CZYM ZASŁUŻYŁEM ...
Czym zasłużyłem, nie wiem sam Panie,
na Twoją miłość, Twoje kochanie.
Zapomnij o tym co czyniłem źle,
bądź moją nadzieją i wspieraj mnie.
Dałeś Anioła by wskazał drogę,
ochraniał, prowadził nawet we mgle.
Często upadam i iść nie mogę,
muszę się podnieść bo żyć przecież chcę.
Jak Ci dziękować, dajesz tak wiele,
obdarzasz zdrowiem, siłą, rozumem.
Pomagasz wszystkie osiągać cele,
dziękuję Boże, za to jak umiem.
Jesteś Panie miłością prawdziwą,
że trudno to rozumem ogarnąć.
Niech na świecie będzie sprawiedliwość,
a wśród ludzi zawsze solidarność.
Zabierz kłopoty, smutek i trwogę,
pozwól do nieba odnaleźć drogę.
Jan Siuda
Komentarze (19)
Przepiękny wiersz Janie.
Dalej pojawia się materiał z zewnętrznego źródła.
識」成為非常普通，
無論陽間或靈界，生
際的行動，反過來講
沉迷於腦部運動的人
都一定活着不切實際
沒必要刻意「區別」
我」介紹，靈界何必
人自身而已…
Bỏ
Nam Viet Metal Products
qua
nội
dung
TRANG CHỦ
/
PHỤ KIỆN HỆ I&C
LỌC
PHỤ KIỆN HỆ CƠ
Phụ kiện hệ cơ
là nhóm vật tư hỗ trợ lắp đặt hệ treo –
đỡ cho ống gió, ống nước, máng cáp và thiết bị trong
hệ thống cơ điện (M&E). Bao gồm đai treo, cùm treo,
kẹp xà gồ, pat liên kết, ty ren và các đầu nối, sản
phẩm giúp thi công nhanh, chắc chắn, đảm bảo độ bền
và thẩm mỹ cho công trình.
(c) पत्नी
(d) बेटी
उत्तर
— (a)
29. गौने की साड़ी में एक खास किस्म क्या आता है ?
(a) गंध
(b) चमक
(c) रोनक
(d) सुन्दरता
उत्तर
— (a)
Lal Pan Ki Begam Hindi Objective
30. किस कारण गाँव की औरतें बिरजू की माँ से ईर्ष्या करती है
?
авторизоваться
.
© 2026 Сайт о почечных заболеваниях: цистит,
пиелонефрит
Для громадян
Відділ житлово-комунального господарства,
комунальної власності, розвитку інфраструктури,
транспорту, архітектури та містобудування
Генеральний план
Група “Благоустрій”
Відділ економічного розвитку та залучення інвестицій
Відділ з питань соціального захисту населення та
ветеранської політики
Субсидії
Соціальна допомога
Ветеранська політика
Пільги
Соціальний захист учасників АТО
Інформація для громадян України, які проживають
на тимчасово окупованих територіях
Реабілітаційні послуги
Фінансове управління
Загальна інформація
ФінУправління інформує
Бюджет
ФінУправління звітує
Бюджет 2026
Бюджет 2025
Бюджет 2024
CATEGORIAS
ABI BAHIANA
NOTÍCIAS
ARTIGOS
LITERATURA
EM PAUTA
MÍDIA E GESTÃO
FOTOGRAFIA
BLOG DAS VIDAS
Też proszę zabierz mnie tam.
Pozdrawiam.
Najdusia Witaj.Przesłucham sobie jutro.Teraz dziękuje
za miły wieczór i idę spać.-:))Jutro poczytam Twoje
wiersze.Przesłuchaj sobie Ksiądz Paweł Popatrz jak
syzbko mija czas...Pozdrawiam wszystkich.Dobranoc.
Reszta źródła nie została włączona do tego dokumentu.